**RECORDS FOR THIS TASK**
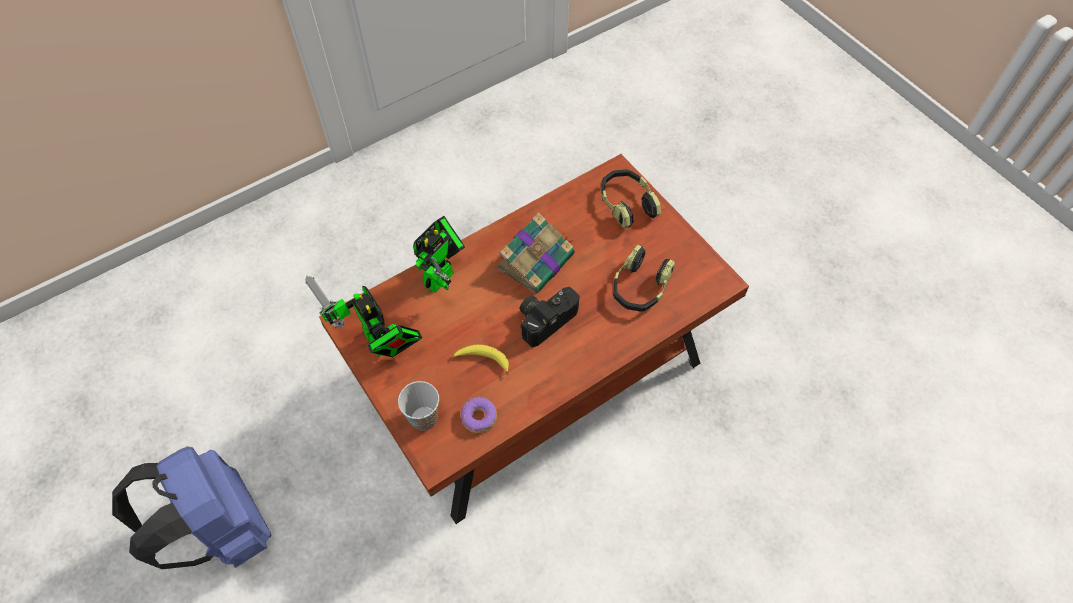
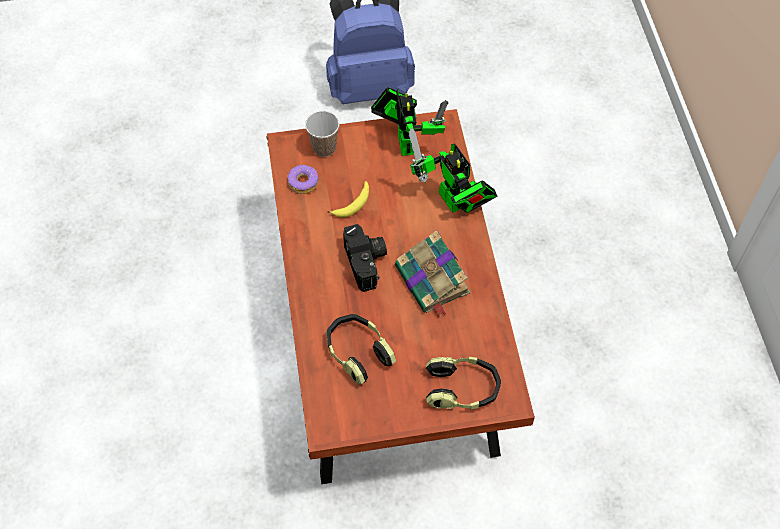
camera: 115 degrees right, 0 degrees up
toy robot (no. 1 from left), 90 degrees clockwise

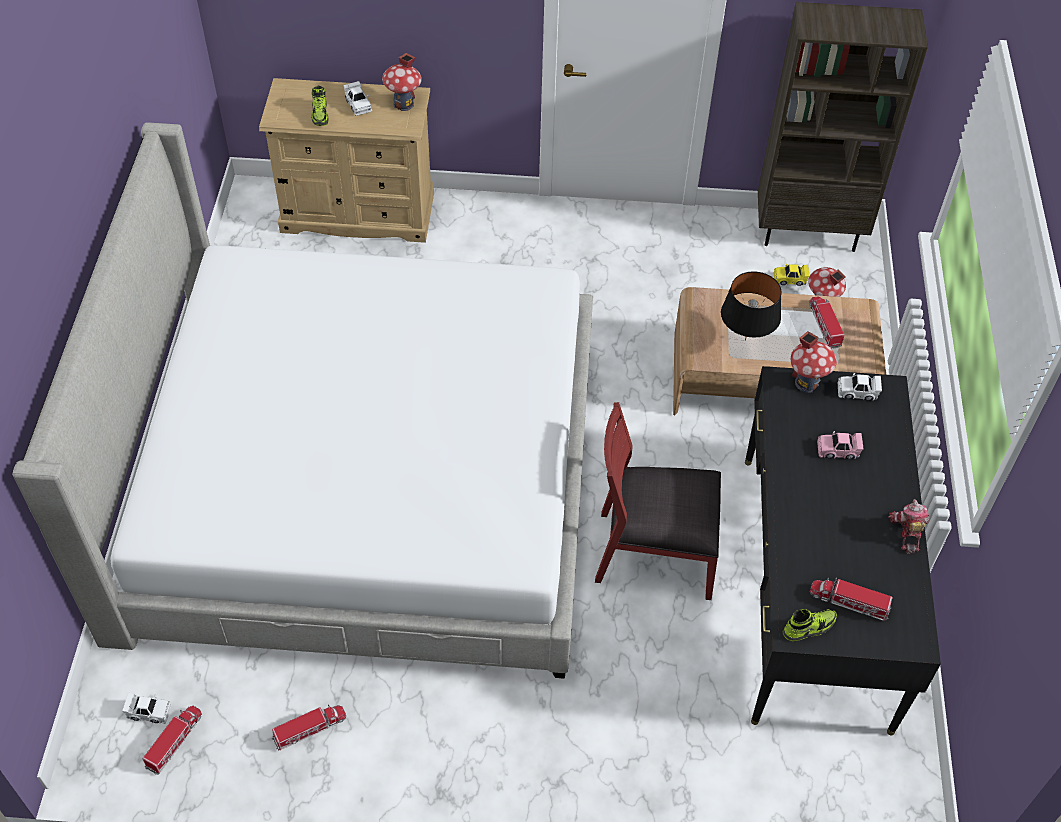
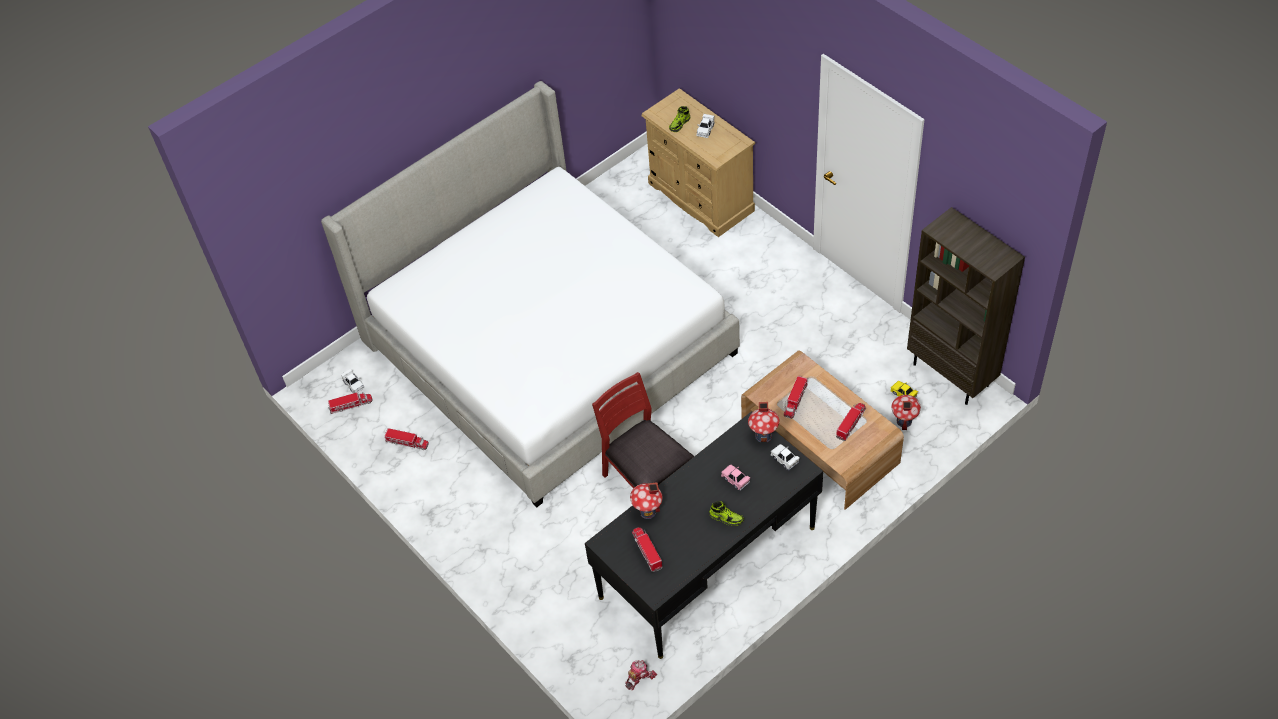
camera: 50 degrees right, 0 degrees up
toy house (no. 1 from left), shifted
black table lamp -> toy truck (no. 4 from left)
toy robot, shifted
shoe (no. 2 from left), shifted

**WHAT TO WORK ON**
Everything in the material goes into the copy exactly, except the images.

**ANSWER BELOW**
camera: 115 degrees right, 0 degrees up
toy robot (no. 1 from left), 90 degrees clockwise

camera: 50 degrees right, 0 degrees up
toy house (no. 1 from left), shifted
black table lamp -> toy truck (no. 4 from left)
toy robot, shifted
shoe (no. 2 from left), shifted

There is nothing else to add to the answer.